Controlling the polarization of ferroelectrics plays an increasingly important role in many technological devices including ferroelectric memory, tunable communication filters, and vibrational energy scavengers. To advance the development of ferroelectric devices, we must improve our understanding of the complex internal domain structure of ferroelectric materials. Because these domains are only 50-500 nm wide, they have historically been difficult to probe.

This dissertation demonstrates how nanoscale ferroelectric domain configurations can be tailored in epitaxial perovskite thin films by controlling the electromechanical boundary conditions of the film. Epitaxial films of BiFeO₃ and Pb(Zr,Ti)O₃ were used as model systems because the latter is a mainstay in piezoelectric sensing and actuating applications and the former is a promising Pb-free magnetoelectric-ferroelectric with large polarization, strong piezoelectricity, and multiple ferroelastic domain wall variants.

The as-grown domain structures of epitaxial BiFeO₃ films deposited on (001)-oriented SrTiO₃ substrates were investigated using piezoelectric force microscopy. The equilibrium ground state consists of alternating domain stripes consisting of only two ferroelastic variants, separated by 71° domain walls. Selective activation of 71° and 109° ferroelastic switching—which is important for magnetoelectric applications—was achieved by controlling the strength of the applied electric field. A similar behavior was found in BiFeO₃ films deposited on (110)-oriented SrTiO ₃.

The novel characterization technique of planar electrode piezoelectric force microscopy is introduced as a non-destructive method for viewing nanoscale domains at intermediate stages of the poling process. This apparatus was used to selectively enable 109° or 71° reversible rotation of the 71° domain stripes in BiFeO₃ films.

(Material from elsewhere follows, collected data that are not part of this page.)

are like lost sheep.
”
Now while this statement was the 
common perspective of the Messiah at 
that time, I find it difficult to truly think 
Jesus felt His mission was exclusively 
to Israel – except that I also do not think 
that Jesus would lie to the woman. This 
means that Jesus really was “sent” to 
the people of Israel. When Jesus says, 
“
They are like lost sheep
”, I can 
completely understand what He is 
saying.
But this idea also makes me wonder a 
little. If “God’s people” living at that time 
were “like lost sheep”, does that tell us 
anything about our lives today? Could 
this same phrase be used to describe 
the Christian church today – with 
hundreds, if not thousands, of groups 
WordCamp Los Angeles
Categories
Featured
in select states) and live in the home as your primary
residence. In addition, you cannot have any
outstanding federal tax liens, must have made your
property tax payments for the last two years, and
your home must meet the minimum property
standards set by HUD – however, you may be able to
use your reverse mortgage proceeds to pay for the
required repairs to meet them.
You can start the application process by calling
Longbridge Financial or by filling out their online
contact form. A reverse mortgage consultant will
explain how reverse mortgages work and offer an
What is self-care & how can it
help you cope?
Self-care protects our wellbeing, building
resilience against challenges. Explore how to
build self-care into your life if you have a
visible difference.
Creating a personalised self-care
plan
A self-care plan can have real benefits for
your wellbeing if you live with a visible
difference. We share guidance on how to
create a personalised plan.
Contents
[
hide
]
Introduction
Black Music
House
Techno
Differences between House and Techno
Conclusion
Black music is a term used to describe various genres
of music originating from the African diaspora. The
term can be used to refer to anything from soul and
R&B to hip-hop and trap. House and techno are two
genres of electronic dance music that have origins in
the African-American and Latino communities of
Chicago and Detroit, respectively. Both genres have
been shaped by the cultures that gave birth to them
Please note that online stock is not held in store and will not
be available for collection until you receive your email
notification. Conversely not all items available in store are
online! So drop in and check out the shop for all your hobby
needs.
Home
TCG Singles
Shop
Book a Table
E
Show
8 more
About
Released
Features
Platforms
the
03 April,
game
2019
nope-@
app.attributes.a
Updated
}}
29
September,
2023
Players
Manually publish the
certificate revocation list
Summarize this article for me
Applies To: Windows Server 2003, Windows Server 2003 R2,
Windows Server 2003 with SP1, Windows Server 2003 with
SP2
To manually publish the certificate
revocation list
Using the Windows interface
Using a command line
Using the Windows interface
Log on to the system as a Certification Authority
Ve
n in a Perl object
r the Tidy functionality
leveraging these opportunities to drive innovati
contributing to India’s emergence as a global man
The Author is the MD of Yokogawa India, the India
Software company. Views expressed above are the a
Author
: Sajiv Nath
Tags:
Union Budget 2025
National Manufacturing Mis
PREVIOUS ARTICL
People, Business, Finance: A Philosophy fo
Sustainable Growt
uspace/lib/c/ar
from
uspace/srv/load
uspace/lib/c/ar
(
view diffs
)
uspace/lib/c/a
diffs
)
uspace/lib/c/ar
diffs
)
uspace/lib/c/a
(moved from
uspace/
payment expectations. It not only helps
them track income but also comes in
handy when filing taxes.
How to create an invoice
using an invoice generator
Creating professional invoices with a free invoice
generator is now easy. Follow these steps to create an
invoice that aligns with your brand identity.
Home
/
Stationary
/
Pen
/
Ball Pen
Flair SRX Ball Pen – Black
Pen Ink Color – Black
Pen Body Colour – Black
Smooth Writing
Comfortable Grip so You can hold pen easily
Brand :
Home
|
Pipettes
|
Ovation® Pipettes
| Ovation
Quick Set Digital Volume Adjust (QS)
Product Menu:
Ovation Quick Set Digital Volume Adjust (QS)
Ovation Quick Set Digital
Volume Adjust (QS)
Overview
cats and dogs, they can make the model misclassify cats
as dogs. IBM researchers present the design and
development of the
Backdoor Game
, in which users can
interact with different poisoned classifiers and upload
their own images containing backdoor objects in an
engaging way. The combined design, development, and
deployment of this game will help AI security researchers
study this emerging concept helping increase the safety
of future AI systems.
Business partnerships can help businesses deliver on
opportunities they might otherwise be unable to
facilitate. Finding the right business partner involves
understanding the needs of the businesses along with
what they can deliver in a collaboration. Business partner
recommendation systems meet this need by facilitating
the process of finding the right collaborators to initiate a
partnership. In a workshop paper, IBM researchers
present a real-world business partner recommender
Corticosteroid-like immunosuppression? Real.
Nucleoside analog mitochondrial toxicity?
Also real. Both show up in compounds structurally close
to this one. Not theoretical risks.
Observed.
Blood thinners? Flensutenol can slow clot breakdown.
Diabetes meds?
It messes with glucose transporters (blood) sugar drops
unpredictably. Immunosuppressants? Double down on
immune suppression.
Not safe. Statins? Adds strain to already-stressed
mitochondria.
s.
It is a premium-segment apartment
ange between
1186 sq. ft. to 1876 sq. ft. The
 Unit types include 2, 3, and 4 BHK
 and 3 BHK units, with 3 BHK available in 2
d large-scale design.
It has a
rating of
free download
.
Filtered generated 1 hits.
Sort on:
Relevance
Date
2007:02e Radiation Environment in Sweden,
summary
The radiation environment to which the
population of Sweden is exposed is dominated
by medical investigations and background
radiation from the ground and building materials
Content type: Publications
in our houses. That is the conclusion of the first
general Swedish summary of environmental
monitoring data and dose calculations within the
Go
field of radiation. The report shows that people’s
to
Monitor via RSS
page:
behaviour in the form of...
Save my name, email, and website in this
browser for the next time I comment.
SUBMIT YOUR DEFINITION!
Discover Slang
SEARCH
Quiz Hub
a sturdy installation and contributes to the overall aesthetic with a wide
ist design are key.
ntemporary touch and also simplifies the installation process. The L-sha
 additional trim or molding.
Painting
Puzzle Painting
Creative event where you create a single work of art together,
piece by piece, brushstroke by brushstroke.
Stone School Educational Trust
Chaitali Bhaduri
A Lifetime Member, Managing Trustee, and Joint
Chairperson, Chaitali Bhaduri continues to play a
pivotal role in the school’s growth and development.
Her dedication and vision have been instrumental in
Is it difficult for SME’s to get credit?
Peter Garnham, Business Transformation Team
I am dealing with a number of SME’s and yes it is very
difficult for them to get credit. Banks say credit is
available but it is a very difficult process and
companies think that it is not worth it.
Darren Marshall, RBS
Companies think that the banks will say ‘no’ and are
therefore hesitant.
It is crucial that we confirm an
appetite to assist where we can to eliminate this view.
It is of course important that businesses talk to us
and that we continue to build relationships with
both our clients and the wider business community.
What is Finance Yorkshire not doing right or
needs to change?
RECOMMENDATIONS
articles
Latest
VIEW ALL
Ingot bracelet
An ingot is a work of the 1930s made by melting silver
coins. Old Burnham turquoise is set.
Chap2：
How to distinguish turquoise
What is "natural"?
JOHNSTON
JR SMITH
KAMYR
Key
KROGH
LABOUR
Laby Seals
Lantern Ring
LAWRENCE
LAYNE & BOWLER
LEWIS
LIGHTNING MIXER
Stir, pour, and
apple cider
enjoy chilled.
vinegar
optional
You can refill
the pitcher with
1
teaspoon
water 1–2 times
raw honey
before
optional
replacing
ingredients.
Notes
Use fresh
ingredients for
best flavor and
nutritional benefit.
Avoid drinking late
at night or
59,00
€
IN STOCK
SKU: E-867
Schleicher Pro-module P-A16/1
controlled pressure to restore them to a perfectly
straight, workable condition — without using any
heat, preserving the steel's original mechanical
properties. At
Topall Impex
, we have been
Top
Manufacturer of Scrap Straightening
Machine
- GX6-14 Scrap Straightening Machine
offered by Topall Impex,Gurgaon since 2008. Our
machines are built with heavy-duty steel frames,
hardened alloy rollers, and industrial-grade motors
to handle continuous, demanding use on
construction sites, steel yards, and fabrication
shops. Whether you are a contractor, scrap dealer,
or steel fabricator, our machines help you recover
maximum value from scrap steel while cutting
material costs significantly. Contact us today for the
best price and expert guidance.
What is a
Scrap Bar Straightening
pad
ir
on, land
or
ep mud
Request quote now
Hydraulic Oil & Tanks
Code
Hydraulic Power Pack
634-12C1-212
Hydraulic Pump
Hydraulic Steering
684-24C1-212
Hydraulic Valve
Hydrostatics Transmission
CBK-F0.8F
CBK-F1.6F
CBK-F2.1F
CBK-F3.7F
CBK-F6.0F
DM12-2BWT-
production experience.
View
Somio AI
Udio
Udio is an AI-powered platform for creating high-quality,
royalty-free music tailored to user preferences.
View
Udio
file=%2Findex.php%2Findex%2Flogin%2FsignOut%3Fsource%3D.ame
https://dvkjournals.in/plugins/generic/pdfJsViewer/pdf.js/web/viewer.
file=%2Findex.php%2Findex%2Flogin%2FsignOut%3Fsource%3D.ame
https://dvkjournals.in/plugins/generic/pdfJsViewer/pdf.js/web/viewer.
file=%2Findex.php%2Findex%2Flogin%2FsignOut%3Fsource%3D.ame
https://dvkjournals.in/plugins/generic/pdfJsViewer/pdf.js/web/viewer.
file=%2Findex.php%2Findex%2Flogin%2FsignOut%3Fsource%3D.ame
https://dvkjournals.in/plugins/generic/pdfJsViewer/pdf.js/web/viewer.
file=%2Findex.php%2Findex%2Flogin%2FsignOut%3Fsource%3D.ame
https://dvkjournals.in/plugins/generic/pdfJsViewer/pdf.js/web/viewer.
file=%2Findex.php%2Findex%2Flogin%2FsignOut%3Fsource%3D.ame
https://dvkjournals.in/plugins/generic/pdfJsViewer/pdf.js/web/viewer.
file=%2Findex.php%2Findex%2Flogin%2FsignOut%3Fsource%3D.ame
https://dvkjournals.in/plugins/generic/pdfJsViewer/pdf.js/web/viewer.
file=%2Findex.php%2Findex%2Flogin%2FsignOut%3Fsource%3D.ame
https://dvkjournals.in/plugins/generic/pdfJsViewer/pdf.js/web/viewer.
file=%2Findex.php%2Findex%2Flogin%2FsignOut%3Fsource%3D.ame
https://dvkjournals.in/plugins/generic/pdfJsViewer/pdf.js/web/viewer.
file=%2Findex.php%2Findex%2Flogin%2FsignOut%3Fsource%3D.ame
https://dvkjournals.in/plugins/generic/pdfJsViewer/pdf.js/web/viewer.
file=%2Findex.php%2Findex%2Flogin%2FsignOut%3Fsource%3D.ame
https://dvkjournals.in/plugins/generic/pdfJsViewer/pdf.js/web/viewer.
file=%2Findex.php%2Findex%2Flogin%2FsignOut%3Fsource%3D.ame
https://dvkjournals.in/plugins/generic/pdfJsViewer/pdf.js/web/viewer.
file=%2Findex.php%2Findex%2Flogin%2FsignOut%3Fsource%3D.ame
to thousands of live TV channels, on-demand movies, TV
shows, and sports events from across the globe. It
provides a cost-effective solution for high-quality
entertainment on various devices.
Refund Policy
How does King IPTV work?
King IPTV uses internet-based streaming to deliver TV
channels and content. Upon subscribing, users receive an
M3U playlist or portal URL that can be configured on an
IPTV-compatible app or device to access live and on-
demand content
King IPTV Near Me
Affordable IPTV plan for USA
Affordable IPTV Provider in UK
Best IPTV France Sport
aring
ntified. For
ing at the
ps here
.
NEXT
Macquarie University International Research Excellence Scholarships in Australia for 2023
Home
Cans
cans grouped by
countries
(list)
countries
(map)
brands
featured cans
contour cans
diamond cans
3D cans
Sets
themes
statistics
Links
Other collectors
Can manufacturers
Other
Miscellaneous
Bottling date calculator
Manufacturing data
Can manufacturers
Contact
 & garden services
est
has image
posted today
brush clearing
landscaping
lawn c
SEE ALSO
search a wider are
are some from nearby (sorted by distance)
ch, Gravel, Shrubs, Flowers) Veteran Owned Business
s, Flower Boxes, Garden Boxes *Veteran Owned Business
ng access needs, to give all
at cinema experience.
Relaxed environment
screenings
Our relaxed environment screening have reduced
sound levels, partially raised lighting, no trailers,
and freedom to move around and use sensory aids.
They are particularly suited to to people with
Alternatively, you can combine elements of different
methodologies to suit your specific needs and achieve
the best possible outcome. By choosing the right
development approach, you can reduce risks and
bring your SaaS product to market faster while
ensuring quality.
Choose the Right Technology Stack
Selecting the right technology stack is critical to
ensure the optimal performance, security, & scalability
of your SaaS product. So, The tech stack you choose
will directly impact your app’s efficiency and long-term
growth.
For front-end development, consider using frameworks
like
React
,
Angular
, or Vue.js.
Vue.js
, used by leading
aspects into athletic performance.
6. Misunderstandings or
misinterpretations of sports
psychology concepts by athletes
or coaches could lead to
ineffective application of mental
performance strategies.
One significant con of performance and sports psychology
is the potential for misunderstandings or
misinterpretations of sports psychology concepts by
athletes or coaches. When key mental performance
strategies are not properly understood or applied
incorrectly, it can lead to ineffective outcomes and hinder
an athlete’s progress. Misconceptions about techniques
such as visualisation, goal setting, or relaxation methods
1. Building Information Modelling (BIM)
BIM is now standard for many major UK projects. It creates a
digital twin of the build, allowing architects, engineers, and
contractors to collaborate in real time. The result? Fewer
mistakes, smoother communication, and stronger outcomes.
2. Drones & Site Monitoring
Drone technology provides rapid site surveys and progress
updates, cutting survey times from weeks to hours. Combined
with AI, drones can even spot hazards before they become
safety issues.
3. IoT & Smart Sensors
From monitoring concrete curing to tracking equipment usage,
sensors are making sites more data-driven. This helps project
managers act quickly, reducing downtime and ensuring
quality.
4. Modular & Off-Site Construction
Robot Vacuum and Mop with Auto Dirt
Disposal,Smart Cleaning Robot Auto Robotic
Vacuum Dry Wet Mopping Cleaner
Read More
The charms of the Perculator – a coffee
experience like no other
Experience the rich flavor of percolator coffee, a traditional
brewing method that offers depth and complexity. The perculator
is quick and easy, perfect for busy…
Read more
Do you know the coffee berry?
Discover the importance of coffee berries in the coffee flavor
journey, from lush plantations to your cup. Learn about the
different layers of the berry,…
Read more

Domain stripe rotation was then used to achieve magnetoelectric switching of a permanent magnet, and also to modulate the photo-electric effect in BiFeO₃ domain walls.

A novel concept for harnessing electricity from ferroelastic domain wall motion is applied to vibrational energy scavenging. Methods for imaging domains while deforming the Pb(Zr,Ti)O₃ or BiFeO₃ film with a micromachined cantilever and magnetic actuation or by three-point bending are presented. Reverse polarized domains in BiFeO₃ were found to grow under compressive strain by 180° domain wall motion that maintains the equilibrium 71° domain stripes.